# Best place to advertise puppies for sale?



## Charlotte125 (20 September 2011)

We have had a litter of puppies from our bitch and wondered where is best to advertise them for sale?

Thank you!x


----------



## lexiedhb (20 September 2011)

Your brave!!!

What breed? 
I am assuming they are a planned litter with all the relevant health tests etc?


----------



## EAST KENT (20 September 2011)

Blimey! DUCK CHARLOTTE!!


----------



## Charlotte125 (20 September 2011)

brave? They are labradors. Every single possible health test has been performed! A planned litter.
Why would i breed if it wasnt??


----------



## MurphysMinder (20 September 2011)

If show lines, try a breed magazine or the weekly dog papers, and list them on the KC website, if she is a working dog I am sure there are shooting magazines.  Personally I wouldn't advertise in the free papers, or websites such as preloved, more likely to find the wrong sort of home on there.


----------



## Vizslak (20 September 2011)

lol Bad first post in AAD Charlotte! Welcome!  
Try the KC website as suggested (they should put it up auto when litter is registered) and depends whether show or working as to other suggestions. Countrymans weekly is great for working pups. Does your breed club list litters?


----------



## Charlotte125 (20 September 2011)

thank you! she is a working dog. I dont understand!? we have had all the necessary health tests done, planned it for over a year and have homes for most the puppies!?
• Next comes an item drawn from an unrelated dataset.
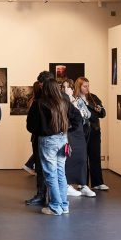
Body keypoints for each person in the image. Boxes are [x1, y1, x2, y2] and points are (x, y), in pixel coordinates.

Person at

Hopefully when their KC registration goes through they will go on their website, but will definately try the shooting magazines etc. 

Thank you!


----------



## Vizslak (20 September 2011)

It just causes a bit of uproar in here (and rightly so) we have had a few litters spoken of in here recently with no health tests, x breeds, 'accidents' etc. 
Another thing...you cant post about puppies in here without pictures...they are compulsory!


----------



## sally87 (20 September 2011)

no need to advertise just send them all to me....


----------



## Tillypup (21 September 2011)

I'm sure wherever you advertise you could find the "wrong" sort of owner, but the shooting/country mags always have ads in them for puppies. Obviously wherever you advertise them the most important thing to consider is your vetting process for your potential buyers, maybe write down a little check list/crib sheet for when people first phone up about them.

I'm hoping to have our first litter from one of our bitches next year, I'm over the moon that I've got 5 potential owners (all of which I'd be more than happy with), plus I'll be keeping 1 (maybe 2 if hubby can be persuaded!) To be fair, I wouldn't be planning a litter unless I knew that I already had several owners lined up, Pointers aren't everyones cup of tea and I can always see why when mine disappear over the horizon!!

Good luck with your litter, how old are they?


----------



## lexiedhb (21 September 2011)

Charlotte125 said:



			thank you! she is a working dog. I dont understand!? we have had all the necessary health tests done, planned it for over a year and have homes for most the puppies!?

Hopefully when their KC registration goes through they will go on their website, but will definately try the shooting magazines etc. 

Thank you!
		
Click to expand...

LOL- then all is well, but you could have been "my Staff got up the duff to the next door neighbours Yorkie, where can I sell em"

PICS needed when they are born please!!


----------



## cremedemonthe (21 September 2011)

I'd put them in The Countryman's Weekly, best place to advertise working dogs


----------



## Chloe-V (24 September 2011)

Have PM'd you.


----------



## markscrownn (31 December 2011)

That not a problem to advertise. We have lot number of sites to advertise. Choose the best by searching in Google. Hope you can get it.
Good luck.


----------



## HorseWhisperer21 (31 December 2011)

Only place I know of is the Horse and Hound MAG.


----------



## maisie (31 December 2011)

We used Champ Dogs and our own website. However there were only 10 litters of whippets (our breed) on there, and about 80 litters of labs....


----------